Outsourcing in a Global Economy
We study the determinants of the location of sub-contracted activity in a general equilibrium model of outsourcing and trade. We model outsourcing as an activity that requires search for a partner and relationship-specific investments that are governed by incomplete contracts. The extent of international outsourcing depends inter alia on the thickness of the domestic and foreign market for input suppliers, the relative cost of searching in each market, the relative cost of customizing inputs, and the nature of the contracting environment in each country.outsourcing, imperfect contracting, trade in intermediate goods, intra-industry trade
Counterfeit-Product Trade
We analyze a two-country model of trade in both legitimate and counterfeit products. Domestic firms own trademarks and establish reputations for delivering high-quality products in a steady-state equilibrium. Foreign suppliers export legitimate low-quality merchandise and counterfeits of domestic brand-name goods. Heterogeneous home consumers either purchase low-quality imports or buy brand-name products, rationally expecting some degree of counterfeiting of the latter. We characterize a counterfeiting equilibrium and explore its properties. We describe the positive and normative effects of counterfeiting in comparison with a no-counterfeiting benchmark. Finally, we provide a welfare analysis of border inspection policy and of policy regarding the disposition of counterfeit goods that are confiscated at the border.
Endogenous Innovation in the Theory of Growth
This paper makes the case that purposive, profit-seeking investments in knowledge play a critical role in the long-run growth process. First, we review the implications of neoclassical growth theory and the more recent theories of 'endogenous growth'. Then we discuss the empirical evidence that bears on the modeling of long-run growth. Finally, we describe in more detail a model of growth based on endogenous technological progress and discuss the lessons that such models can teach us.
Incomplete Contracts and Industrial Organization
We develop an equilibrium model of industrial structure in which the organization of firms is endogenous. Differentiated consumer products can be produced either by vertically integrated firms or by pairs of specialized companies. Production of each variety of consumer good requires a unique, specialized component. Vertically integrated firms can manufacture the components they need in the quantity and type that maximizes profits, but they face a relatively high cost of governance. Specialized firms can produce at lower cost, but input suppliers face a potential hold-up problem. We study the equilibrium mode of organization when inputs are fully or partially specialized. We consider how the degree of competition in the market and other parameters affect the equilibrium choices, and how the equilibrium compares with the efficient allocation.
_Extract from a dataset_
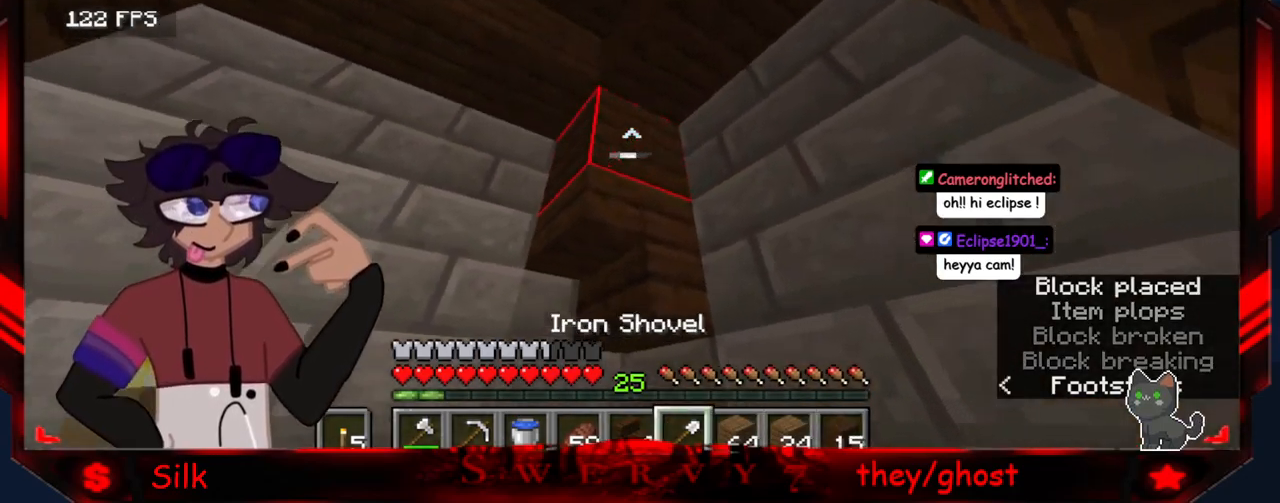
{"keys": [], "mouse": [], "events": [[317, "d", "up"]]}
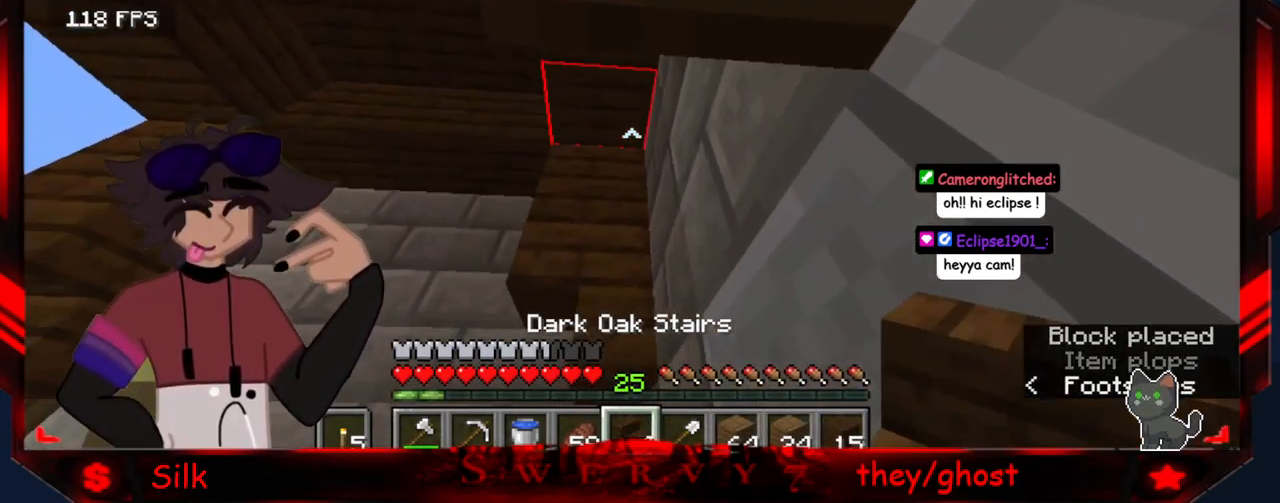
{"keys": ["a"], "mouse": [], "events": [[200, "mouse_right", "down"], [367, "mouse_right", "up"], [384, "a", "down"]]}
Asset Bubbles and Endogenous Growth
We study the interaction between productive and nonproductive savings in an economy that grows in the long run due to endogenous improvements in labor productivity. As in the neoclassical growth setting with overlapping generations studied by Tirole (1985), asset bubbles can exist in an economy with endogenous growth provided they are not too large and that the growth rate in the equilibrium without bubbles exceeds the interest rate. Since the growth rate in the bubble-less equilibrium is endogenous, the existence condition reflects parameters of tastes and technology. We find that bubbles, when they exist, retard the growth of the economy, perhaps even in the long run, and reduce the welfare of all generations born after the bubble appears.